Так, Пьер Лемуан в сочинении «De L’Art des devises»(«Об искусстве девизов»), Париж, 1666, подытожил платонический взгляд, хотя и с осторожным captatio, когда написал:
Не бойся я залететь слишком высоко и наговорить слишком много, я бы сказал, что в Фигурном Девизе есть нечто от всеобщих образов, переданных нам Высшими Духами, которые в один миг посредством простого отвлеченного понятия выражают то, что наш ум может выразить лишь последовательно с помощью длинной цепочки высказываний, которые строятся одно за другим и чаще друг другу мешают, чем помогают своей многочисленностью.[485]
Впрочем, хотя такие аллюзии на мистическое учение Фичино довольно распространены, Роберт Клейн без сомнения прав, когда подчеркивает роль аристотелевской рациональной теории метафор в этих обсуждениях.[486] И впрямь, в то же время, когда Пьер Лемуан восхвалял фигурный девиз на неоплатонический лад, Эмануэль Тезауро опубликовал свою «Cannoochiale Aristotelico» или «Аристотелеву подзорную трубу»,[487] в которой пристально рассматривается устои риторических «приспособлений» — образов, метафор, эмблем, символов и тому подобного — для нужд проповедников, ораторов и тех, кто составляет наставления живописцам, подписи и фигурные девизы.

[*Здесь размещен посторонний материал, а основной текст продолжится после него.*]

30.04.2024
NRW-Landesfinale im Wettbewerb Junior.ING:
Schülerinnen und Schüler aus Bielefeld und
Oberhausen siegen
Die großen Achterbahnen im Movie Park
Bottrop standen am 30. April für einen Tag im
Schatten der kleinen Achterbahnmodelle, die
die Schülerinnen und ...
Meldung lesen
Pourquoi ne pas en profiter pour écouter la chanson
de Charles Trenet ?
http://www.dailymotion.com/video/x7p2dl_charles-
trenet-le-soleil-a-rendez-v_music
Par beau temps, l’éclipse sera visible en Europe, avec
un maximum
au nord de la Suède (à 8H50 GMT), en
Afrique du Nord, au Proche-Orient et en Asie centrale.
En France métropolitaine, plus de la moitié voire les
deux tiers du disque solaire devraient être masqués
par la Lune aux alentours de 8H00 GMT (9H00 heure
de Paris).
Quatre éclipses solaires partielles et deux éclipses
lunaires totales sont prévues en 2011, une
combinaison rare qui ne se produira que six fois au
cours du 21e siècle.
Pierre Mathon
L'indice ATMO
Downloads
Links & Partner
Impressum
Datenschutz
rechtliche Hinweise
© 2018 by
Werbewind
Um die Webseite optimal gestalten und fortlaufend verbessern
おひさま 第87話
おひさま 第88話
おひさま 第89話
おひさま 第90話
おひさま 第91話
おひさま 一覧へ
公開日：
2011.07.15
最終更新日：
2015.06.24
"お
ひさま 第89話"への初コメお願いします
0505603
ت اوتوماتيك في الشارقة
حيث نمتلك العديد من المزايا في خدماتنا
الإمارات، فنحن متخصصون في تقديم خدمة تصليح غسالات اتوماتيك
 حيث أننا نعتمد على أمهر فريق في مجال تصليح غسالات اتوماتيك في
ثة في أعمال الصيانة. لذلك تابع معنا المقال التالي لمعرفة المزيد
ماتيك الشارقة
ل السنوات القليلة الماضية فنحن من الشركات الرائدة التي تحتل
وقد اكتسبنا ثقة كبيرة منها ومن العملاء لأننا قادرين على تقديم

Многие его главы написаны в виде изложения аристотелевской риторики с примерами из самых разных областей. Основную часть книги, и по объему, и по значимости, составляет классификация фигур речи, образов и символов согласно аристотелевской теории метафор. В приложении с помощью все той же теории в тридцати одном тезисе анализируется искусство импресы. Первый и «фундаментальный» тезис гласит: «Совершенная импреса есть метафора». Это, как мы узнаем, следует из определения метафоры как «обозначения одной вещи посредством другой». Тезауро прикладывает это определение к парадигме жанра, фигурному девизу короля Людовика XII Французского. Это — дикобраз с подписью «cominus et eminus» (близко и далече). Скажи король: «Я будут разить врагов близко и далече» это была бы обычная буквальная речь, но, чтобы представить причудливое сравнение, он изобразил дикобраза, который колет вблизи и мечет иглы далече…
Отсюда исходит то наслаждение, которое мы получаем от импресы, поскольку вещь, названная своим именем, ничему не учит, кроме как себе самой, метафора же учит нас двум вещам, заключенным одна в другой: король в дикобразе, оружье в иглах, способность разить в способности колоть, а для человеческого ума, по природе своей желающего узнавать больше и без усилий, это весьма приятно…[488]
Тезауро стремится показать, что его парадигма — и впрямь идеальная импреса: она представляет собой совершеннейшую из метафор, которую превозносит и Рипа — «метафору пропорции», ибо, как дикобраз грозен иглами, так король грозен оружием. Она так же выражает «героическое», то есть воинское, чувство, но при том не жестокое — говорят (напоминает нам Тезауро), что иглы дикобраза исцеляют раны, ими нанесенные; так и король придет на выручку поверженным. Однако автор не был бы учителем риторики, если бы не сумел развернуться на сто восемьдесят градусов и поддержать противоположный взгляд. Нет ничего совершенного, поэтому и в этой импресе есть недостатки, свойственные всему, что придумывает человек. Строго говоря, метафора, лежащая в ее основе, — не идеальная метафора пропорции, ибо иголки с мечами слишком похожи; к тому же, не пристало сравнивать короля с дикобразом, который, как-никак, разновидность свиньи.